→ Things to do
A - Answer these questions using the article on New Year celebrations in Manila:
(i) Where was the four-year-old boy when the bullet hit him?
(ii) How many people nationwide did the health secretary say were burned or maimed by firecrackers?
(iii) Who were most of the 10 people caught firing indiscriminately?
B - From the article on New Year celebrations in Manila, translate this sentence into Spanish: "Espina said policemen found to have fired their guns to usher in the new year would also be disciplined."
C - Carry on the article on New Year celebrations in Manila from where it stops.

→ Exercise passage
Celebratory gunfire killed a four-year-old boy and more than 400 others were injured by powerful firecrackers in typically rowdy New Year celebrations in the Philippine capital of Manila, officials said yesterday.
A bullet hit the boy in the back as he was playing outside his home in Manila’s Mandaluyong District, city police Chief Superintendent Leonardo Espina said.
He said police launched an investigation to trace the gun owner, but admitted it may take time in a country where unlicensed firearms are widespread.
Photo: AFP
“We caught 10 people firing indiscriminately, most of them were private security guards who were drunk,” he said on DZBB radio.
Espina said policemen found to have fired their guns to usher in the new year would also be disciplined.
Philippine Secretary of Health Enrique Ona said 404 people nationwide were either burned or maimed by firecrackers, about half of them young children.
Among them was a teenage boy whose hand had to be amputated.
“He picked up what he thought was an unlit firecracker left on the road. It exploded in his hand,” the boy’s mother, Mariel Lou Pateno, said at the packed trauma section of a state hospital.

→ Dataset entries
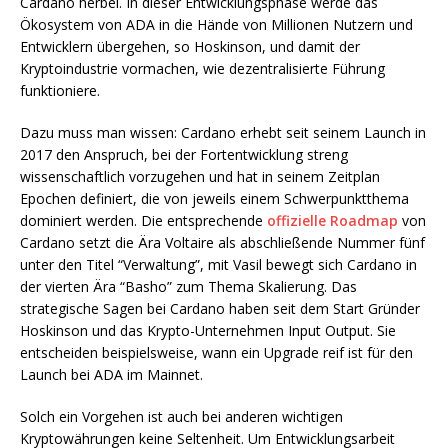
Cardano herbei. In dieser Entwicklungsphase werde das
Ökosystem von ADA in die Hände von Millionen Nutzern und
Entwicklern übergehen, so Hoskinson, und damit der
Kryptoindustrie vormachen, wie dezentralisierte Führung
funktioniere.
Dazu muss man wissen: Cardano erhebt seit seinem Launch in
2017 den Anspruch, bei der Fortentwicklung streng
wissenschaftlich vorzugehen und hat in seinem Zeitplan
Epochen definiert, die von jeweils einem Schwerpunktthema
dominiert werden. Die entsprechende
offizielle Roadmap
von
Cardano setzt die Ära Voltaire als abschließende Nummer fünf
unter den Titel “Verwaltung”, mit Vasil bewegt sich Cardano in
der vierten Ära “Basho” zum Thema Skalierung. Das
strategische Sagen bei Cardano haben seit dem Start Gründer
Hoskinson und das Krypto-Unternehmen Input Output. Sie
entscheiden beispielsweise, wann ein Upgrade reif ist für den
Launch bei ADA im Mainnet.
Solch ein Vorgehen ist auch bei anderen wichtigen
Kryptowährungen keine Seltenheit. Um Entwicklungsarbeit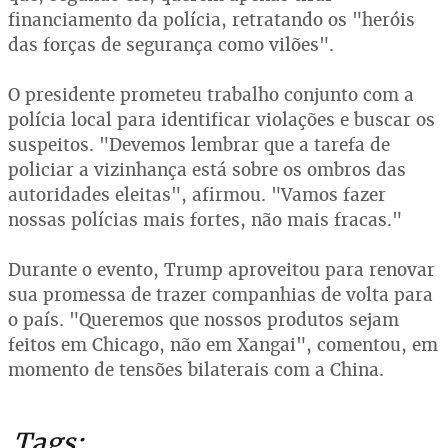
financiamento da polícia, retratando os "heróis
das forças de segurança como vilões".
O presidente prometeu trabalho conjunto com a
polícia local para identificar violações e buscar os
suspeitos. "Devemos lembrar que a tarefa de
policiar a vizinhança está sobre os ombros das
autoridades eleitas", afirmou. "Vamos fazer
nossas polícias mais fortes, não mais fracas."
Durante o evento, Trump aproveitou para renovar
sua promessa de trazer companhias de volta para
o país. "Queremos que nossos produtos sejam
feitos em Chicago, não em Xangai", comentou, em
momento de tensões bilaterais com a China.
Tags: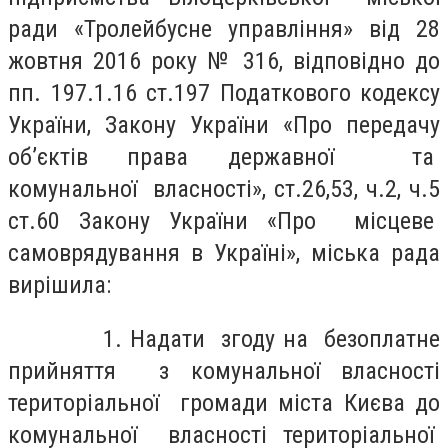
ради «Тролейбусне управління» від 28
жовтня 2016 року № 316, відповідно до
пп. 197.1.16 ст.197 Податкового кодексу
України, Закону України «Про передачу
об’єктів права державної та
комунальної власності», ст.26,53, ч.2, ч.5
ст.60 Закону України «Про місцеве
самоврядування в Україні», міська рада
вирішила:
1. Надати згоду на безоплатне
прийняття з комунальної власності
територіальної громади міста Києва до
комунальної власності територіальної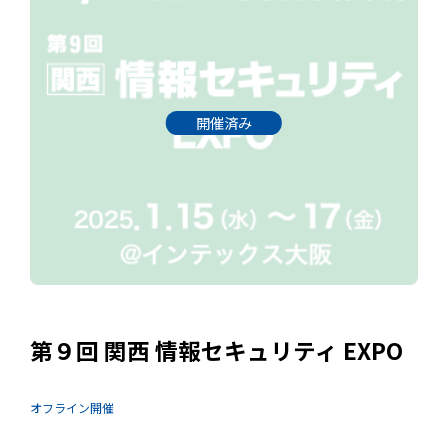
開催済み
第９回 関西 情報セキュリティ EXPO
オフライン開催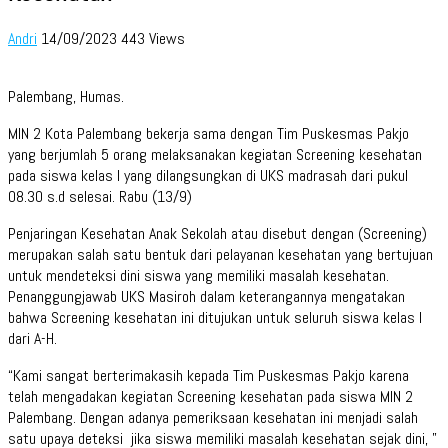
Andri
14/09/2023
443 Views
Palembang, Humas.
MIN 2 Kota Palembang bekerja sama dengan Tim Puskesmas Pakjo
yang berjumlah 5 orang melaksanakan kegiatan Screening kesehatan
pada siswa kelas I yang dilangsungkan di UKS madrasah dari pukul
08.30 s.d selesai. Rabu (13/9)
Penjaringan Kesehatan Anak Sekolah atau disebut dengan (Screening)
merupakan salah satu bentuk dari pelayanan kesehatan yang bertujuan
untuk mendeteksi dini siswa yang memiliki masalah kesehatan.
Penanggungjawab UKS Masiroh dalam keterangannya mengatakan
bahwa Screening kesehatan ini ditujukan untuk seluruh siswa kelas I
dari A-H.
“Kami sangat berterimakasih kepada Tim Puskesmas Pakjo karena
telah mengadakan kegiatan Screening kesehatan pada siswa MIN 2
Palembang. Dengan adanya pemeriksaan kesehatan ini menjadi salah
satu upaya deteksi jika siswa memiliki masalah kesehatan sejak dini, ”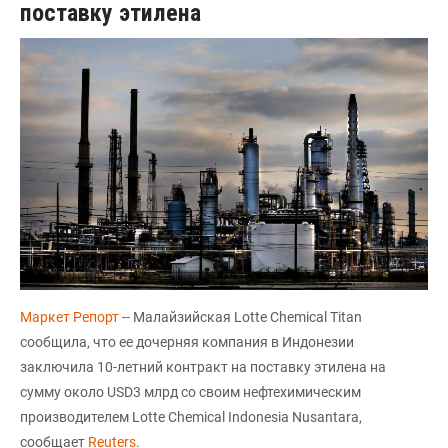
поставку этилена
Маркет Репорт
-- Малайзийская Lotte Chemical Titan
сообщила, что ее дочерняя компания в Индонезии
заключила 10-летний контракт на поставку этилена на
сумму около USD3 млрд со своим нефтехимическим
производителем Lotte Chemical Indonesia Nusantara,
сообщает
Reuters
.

→ Results
A -
(i) He was playing outside his home in Manila's Mandaluyong District.
(ii) 404 people.
(iii) Private security guards who were drunk.

B - Espina dijo que los policías que hubieran disparado sus armas para recibir el año nuevo también serían sancionados.

C -
“We hope the numbers will not rise, but we are expecting more to arrive within the day,” said Alfonso Nunez, one of the doctors at the hospital.
The city’s fire department said 12 blazes were reported overnight, including a school that caught fire due to fireworks being let off near a sprawling slum area in Manila.
No one was injured in the fires, although dozens of families were left homeless, the fire department center said.
It is tradition in the mostly Catholic nation of about 100 million to greet the new year by making noise, in a belief that it will drive bad spirits away.
However, hundreds are hurt annually by firecrackers and stray bullets, despite strict orders from Philippine President Benigno Aquino III for police to clamp down on guns and ban powerful firecrackers.